When I tell someone I wrote a novel, the most common response is, “I wish I could write a novel.” They usually have an idea – often a really good one! – and maybe even have some of it written. They just can’t see themselves at the other end of the tunnel, finished novel in hand. My response is always the same.
“You can write a novel.”
In January, if someone told me they’d just run seven miles straight, you know what I’d have said? I wish I could run seven miles. I couldn’t even go a single mile without having to walk half of it. The gulf between a half-mile of speed and an hour of continuous, lung-burning motion was infinite. The people who could do it were on the other side of the chasm. They were born on that side, and I could no more join them than become a dolphin and swim to the Galapagos Islands.
Two weeks ago, I ran seven miles straight.
Before I wrote my first novel, Broken Magic, I knew I wanted to write it. It was just so far from here to there. What if I hated my idea halfway through? What if I hit a dead end? What if I stopped, and everyone knew I stopped, and I had to look them in the eye and see their disappointment? The enemy wasn’t the novel itself, but the fear of how long I’d have to find a way to fail.
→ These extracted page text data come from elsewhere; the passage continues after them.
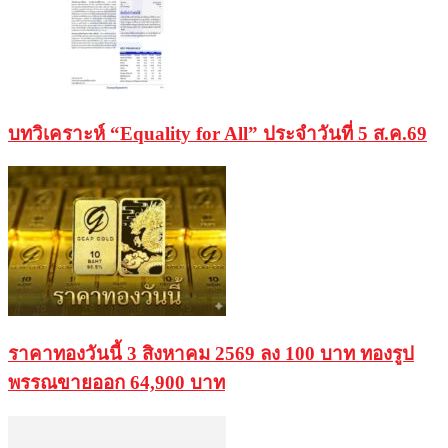
บทวิเคราะห์ “Equality for All” ประจำวันที่ 5 ส.ค.69
ราคาทองวันนี้ 3 สิงหาคม 2569 ลง 100 บาท ทองรูป
พรรณขายออก 64,900 บาท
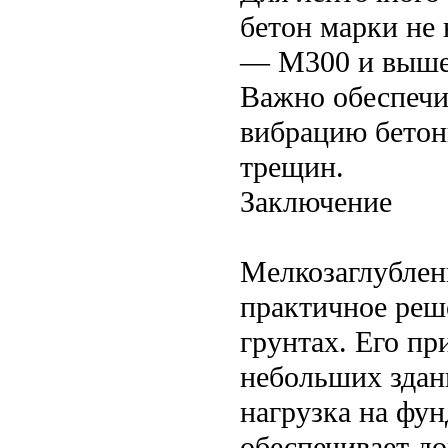
бетон марки не
— М300 и выше
Важно обеспечи
вибрацию бетон
трещин.
Заключение
Мелкозаглублен
практичное реш
грунтах. Его пр
небольших здан
нагрузка на фу
обеспечивает д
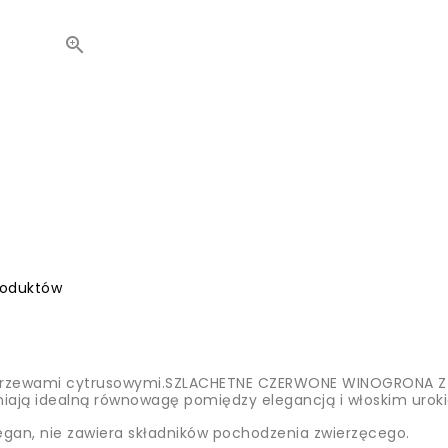

roduktów
 drzewami cytrusowymi.SZLACHETNE CZERWONE WINOGRONA Z 
ają idealną równowagę pomiędzy elegancją i włoskim urok
egan, nie zawiera składników pochodzenia zwierzęcego.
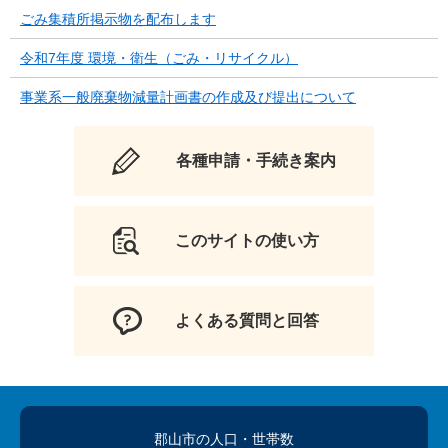
ごみ集積所掲示物を配布します
令和7年度 環境・衛生（ごみ・リサイクル）
事業系一般廃棄物減量計画書の作成及び提出について
各種申請・手続き案内
このサイトの使い方
よくある質問と回答
郡山市の人口
・世帯数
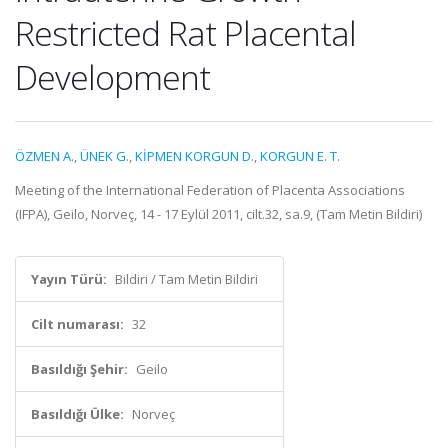
Restricted Rat Placental
Development
ÖZMEN A.
,
ÜNEK G.
,
KİPMEN KORGUN D.
,
KORGUN E. T.
Meeting of the International Federation of Placenta Associations
(IFPA), Geilo, Norveç, 14 - 17 Eylül 2011, cilt.32, sa.9, (Tam Metin Bildiri)
Yayın Türü:
Bildiri / Tam Metin Bildiri
Cilt numarası:
32
Basıldığı Şehir:
Geilo
Basıldığı Ülke:
Norveç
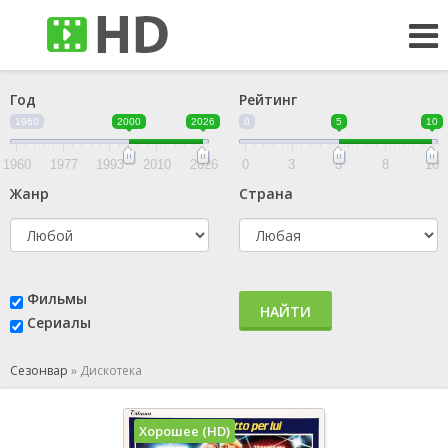
Год
Рейтинг
1960
2000
2026
0
5
10
1960
1977
1993
2010
2026
0
3
5
8
10
Жанр
Страна
Фильмы
НАЙТИ
Сериалы
Сезонвар
»
Дискотека
Хорошее (HD)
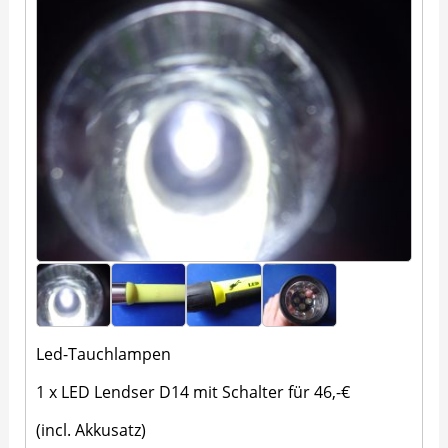
Led-Tauchlampen
1 x LED Lendser D14 mit Schalter für 46,-€
(incl. Akkusatz)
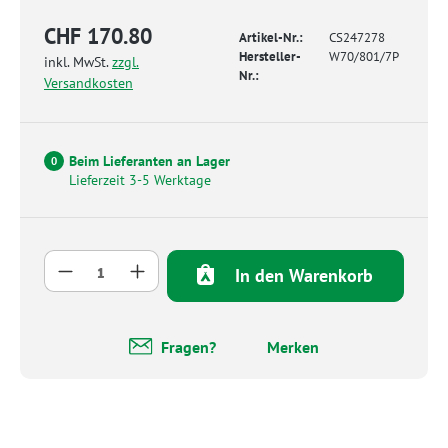
CHF 170.80
Artikel-Nr.:
CS247278
Hersteller-
W70/801/7P
inkl. MwSt.
zzgl.
Nr.:
Versandkosten
Beim Lieferanten an Lager
0
Lieferzeit 3-5 Werktage
Produkt Anzahl: Gib den gewünschten Wert 
In den Warenkorb
Fragen?
Merken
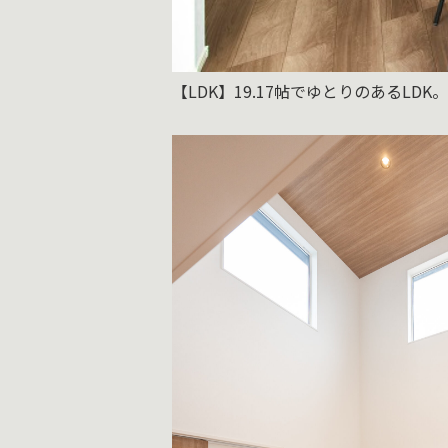
【LDK】19.17帖でゆとりのあるLDK。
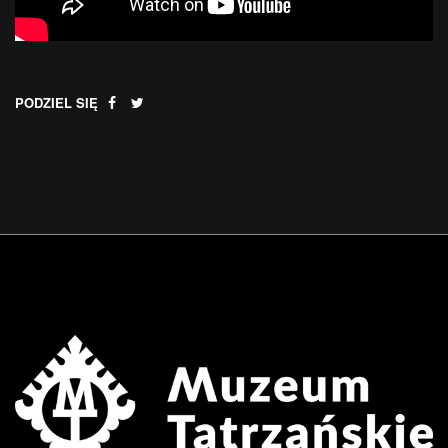
PODZIEL SIĘ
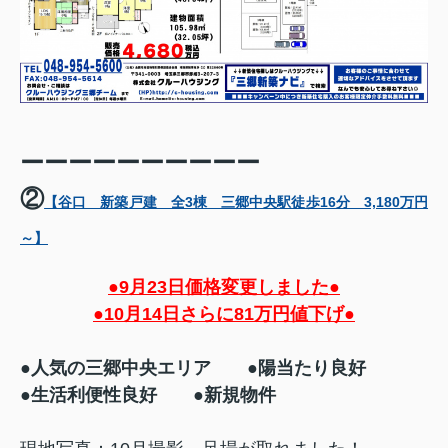
ーーーーーーーーーー
②
【谷口 新築戸建 全3棟 三郷中央駅徒歩16分 3,180万円
～】
●9月23日価格変更しました●
●10月14日さらに81万円値下げ●
●人気の三郷中央エリア ●陽当たり良好
●生活利便性良好 ●新規物件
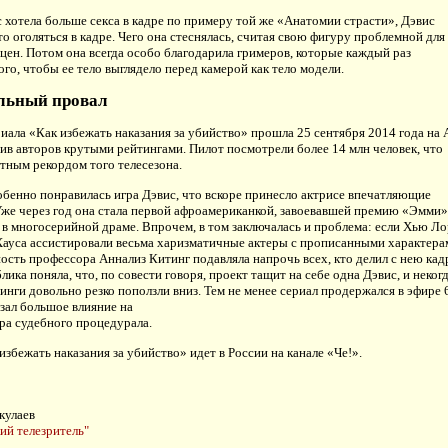
с хотела больше секса в кадре по примеру той же «Анатомии страсти», Дэвис
то оголяться в кадре. Чего она стеснялась, считая свою фигуру проблемной для
цен. Потом она всегда особо благодарила гримеров, которые каждый раз
ого, чтобы ее тело выглядело перед камерой как тело модели.
льный провал
иала «Как избежать наказания за убийство» прошла 25 сентября 2014 года на
ив авторов крутыми рейтингами. Пилот посмотрели более 14 млн человек, что
тным рекордом того телесезона.
бенно понравилась игра Дэвис, что вскоре принесло актрисе впечатляющие
же через год она стала первой афроамериканкой, завоевавшей премию «Эмми»
 в многосерийной драме. Впрочем, в том заключалась и проблема: если Хью Ло
Хауса ассистировали весьма харизматичные актеры с прописанными характера
ность профессора Аннализ Китинг подавляла напрочь всех, кто делил с нею кад
ика поняла, что, по совести говоря, проект тащит на себе одна Дэвис, и неког
инги довольно резко поползли вниз. Тем не менее сериал продержался в эфире 
азал большое влияние на
ра судебного процедурала.
избежать наказания за убийство» идет в России на канале «Че!».
кулаев
ий телезритель"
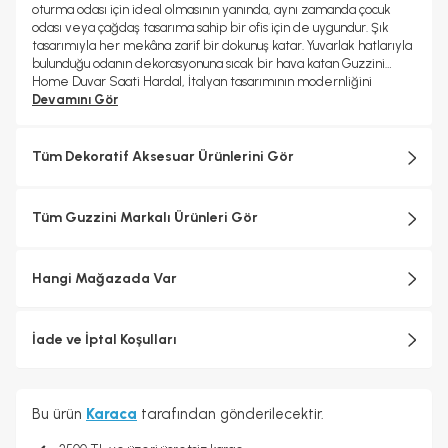
oturma odası için ideal olmasının yanında, aynı zamanda çocuk
odası veya çağdaş tasarıma sahip bir ofis için de uygundur. Şık
tasarımıyla her mekâna zarif bir dokunuş katar. Yuvarlak hatlarıyla
bulunduğu odanın dekorasyonuna sıcak bir hava katan Guzzini
Home Duvar Saati Hardal, İtalyan tasarımının modernliğini
yansıtır.
Devamını Gör
Tasarımcı:
Brogliato - Traverso
Ölçü:
22 cm x 8 cm x 33 cm
Tüm Dekoratif Aksesuar Ürünlerini Gör
Guzzini Hakkında
Tüm Guzzini Markalı Ürünleri Gör
1912 yılında kurulan Guzzini, ev yaşamını renklendiren yaratıcı ev
eşyalarının öncü markalarından biridir. Günlük yaşamın her
alanında estetik ve işlevselliği bir araya getiren ürünleriyle
Hangi Mağazada Var
tanınan Guzzini, İtalyan tasarımının eşsiz özelliklerini dünya
çapında sunar. Guzzini'nin felsefesi, günlük hayatı daha keyifli hale
getirmek ve evleri renklendirmektir. Ürünlerindeki yenilikçi
tasarım anlayışı, işlevselliği ve estetiği birleştirerek mükemmel
İade ve İptal Koşulları
sonuçlar ortaya koyar. Her bir ürün, kullanıcıların yaşamlarını
kolaylaştırmak ve güzelleştirmek için tasarlanmıştır.
Fratelli Guzzini, yeşil yeniliklere, kaynakların korunmasına ve
Bu ürün
Karaca
tarafından gönderilecektir.
insanlara saygıya dayalı bir üretim yaklaşımıyla çevresel
sürdürülebilirlik üzerine kurulu uzun soluklu bir endüstriyel kültüre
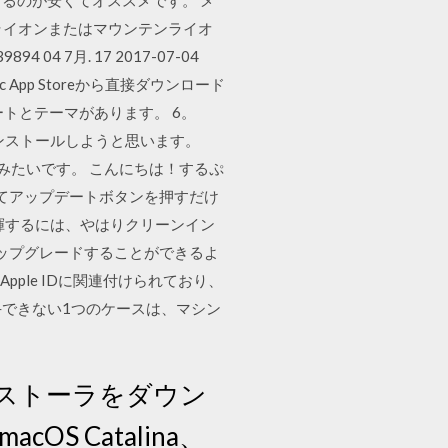
するのが安くてオススメです。 メ
ライオンまたはマウンテンライオ
4 7月. 17 2017-07-04
c App Storeから直接ダウンロード
レートとテーマがあります。 6。
n をインストールしようと思います。
要があるみたいです。 こんにちは！するぷ
く出来ていてアップデートボタンを押すだけ
揮するには、やはりクリーンイン
onにアップグレードすることができるよ
ple IDに関連付けられており、
を入手できない1つのケースは、マシン
のインストーラをダウン
OS Catalina、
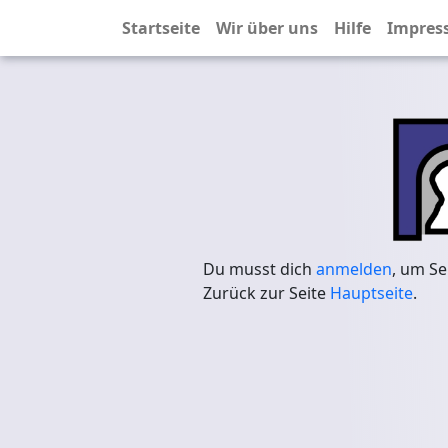
Startseite
Wir über uns
Hilfe
Impres
Du musst dich
anmelden
, um Se
Zurück zur Seite
Hauptseite
.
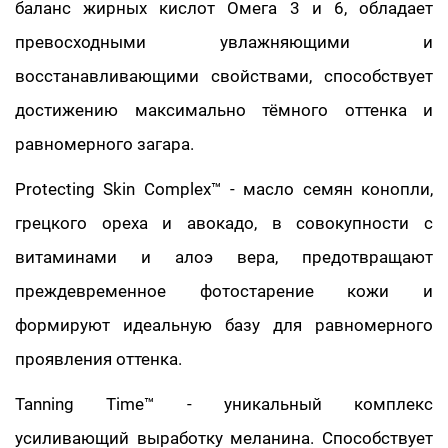
баланс жирных кислот Омега 3 и 6, обладает
превосходными увлажняющими и
восстанавливающими свойствами, способствует
достижению максимально тёмного оттенка и
равномерного загара.
Protecting Skin Complex™ - масло семян конопли,
грецкого ореха и авокадо, в совокупности с
витаминами и алоэ вера, предотвращают
преждевременное фотостарение кожи и
формируют идеальную базу для равномерного
проявления оттенка.
Tanning Time™ - уникальный комплекс
усиливающий выработку меланина. Способствует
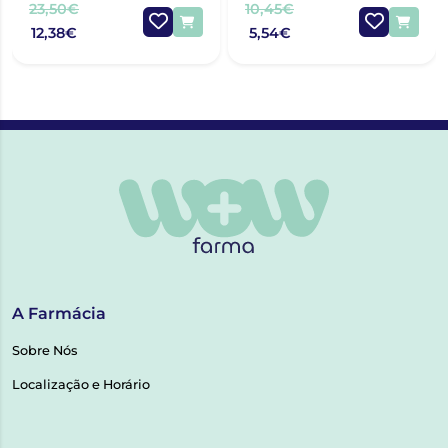
23,50€
10,45€
12,38€
5,54€
A Farmácia
Sobre Nós
Localização e Horário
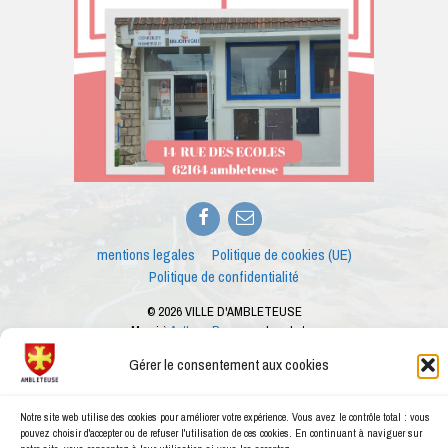
Facebook
E-
mail
mentions legales
Politique de cookies (UE)
Politique de confidentialité
© 2026 VILLE D'AMBLETEUSE
Merci à
Anthony Barry
pour les photos
Ce site internet est créé dans le cadre des ateliers numériques proposés par le
Gérer le consentement aux cookies
conseiller numérique de la ville d'Ambleteuse
Notre site web utilise des cookies pour améliorer votre expérience. Vous avez le contrôle total : vous
pouvez choisir d'accepter ou de refuser l'utilisation de ces cookies. En continuant à naviguer sur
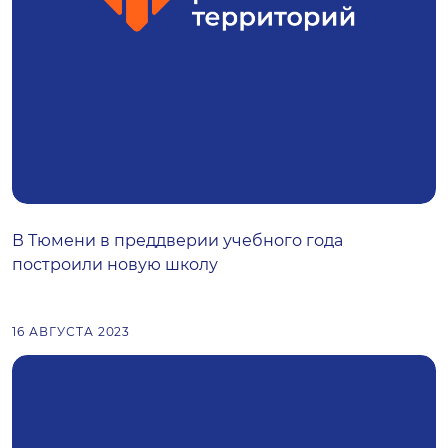
В Тюмени в преддверии учебного года
построили новую школу
16 АВГУСТА 2023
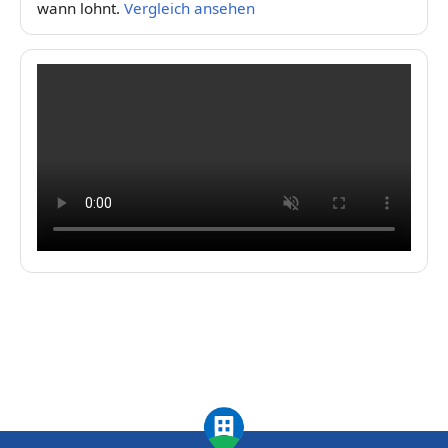
wann lohnt.
Vergleich ansehen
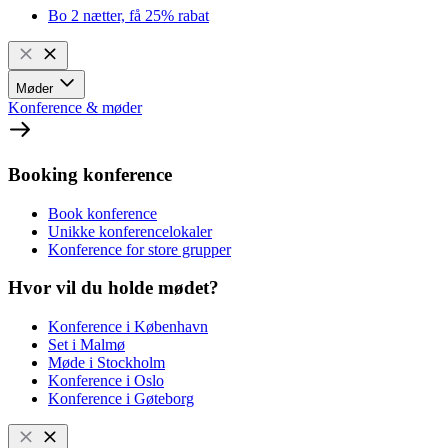
Bo 2 nætter, få 25% rabat
Møder
Konference & møder
Booking konference
Book konference
Unikke konferencelokaler
Konference for store grupper
Hvor vil du holde mødet?
Konference i København
Set i Malmø
Møde i Stockholm
Konference i Oslo
Konference i Gøteborg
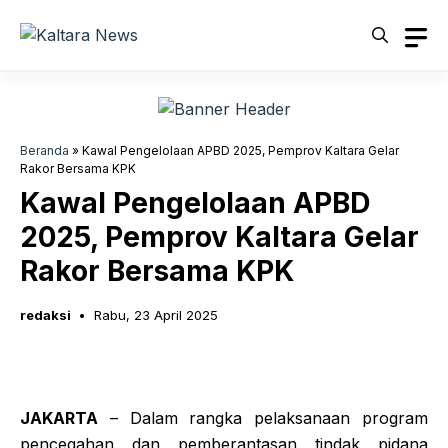
Langsung
ke
isi
Beranda
»
Kawal Pengelolaan APBD 2025, Pemprov Kaltara Gelar
Rakor Bersama KPK
Kawal Pengelolaan APBD
2025, Pemprov Kaltara Gelar
Rakor Bersama KPK
redaksi
Rabu, 23 April 2025
JAKARTA
– Dalam rangka pelaksanaan program
pencegahan dan pemberantasan tindak pidana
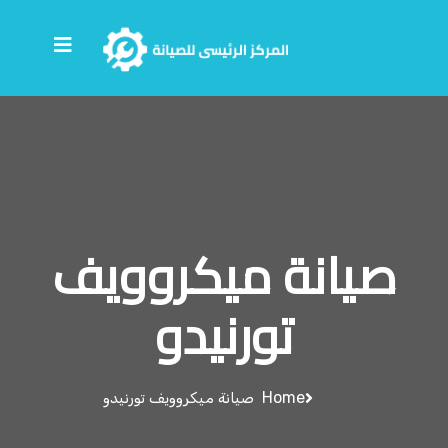
صيانة ميكروويف
تورنيدو
Home
صيانة ميكروويف تورنيدو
There was only one way I could fight that fear: avoid it. There are some fears that are too enormous to get your mind around, too daunting to face head on. Once I decided I was going to write Broken Magic, I stopped thinking about whether or not I could write it all. I didn’t know if I could or not, but I knew I could write today, and when today was over, and I’d slept, and woken up, and had my coffee, all I had to do was the same thing: write for one more day. The same way that I only worried about getting through one run – going a little faster, a little further – I only allowed myself to fear that one day’s goal.
There were days where I failed, where I didn’t write, but because I wasn’t worried about the whole novel I only had to get back up and write the next day to get back on track. A day was a battle I could win. Eventually I won enough battles to win the war. I had a novel because I built it one day at a time.
If you can write today, you can write anything you want. A blog post. A short story. A play. A film. A novel. It doesn’t matter what you hope to have written at the end. Write today. Just today. Write today and there’s nothing you can’t do.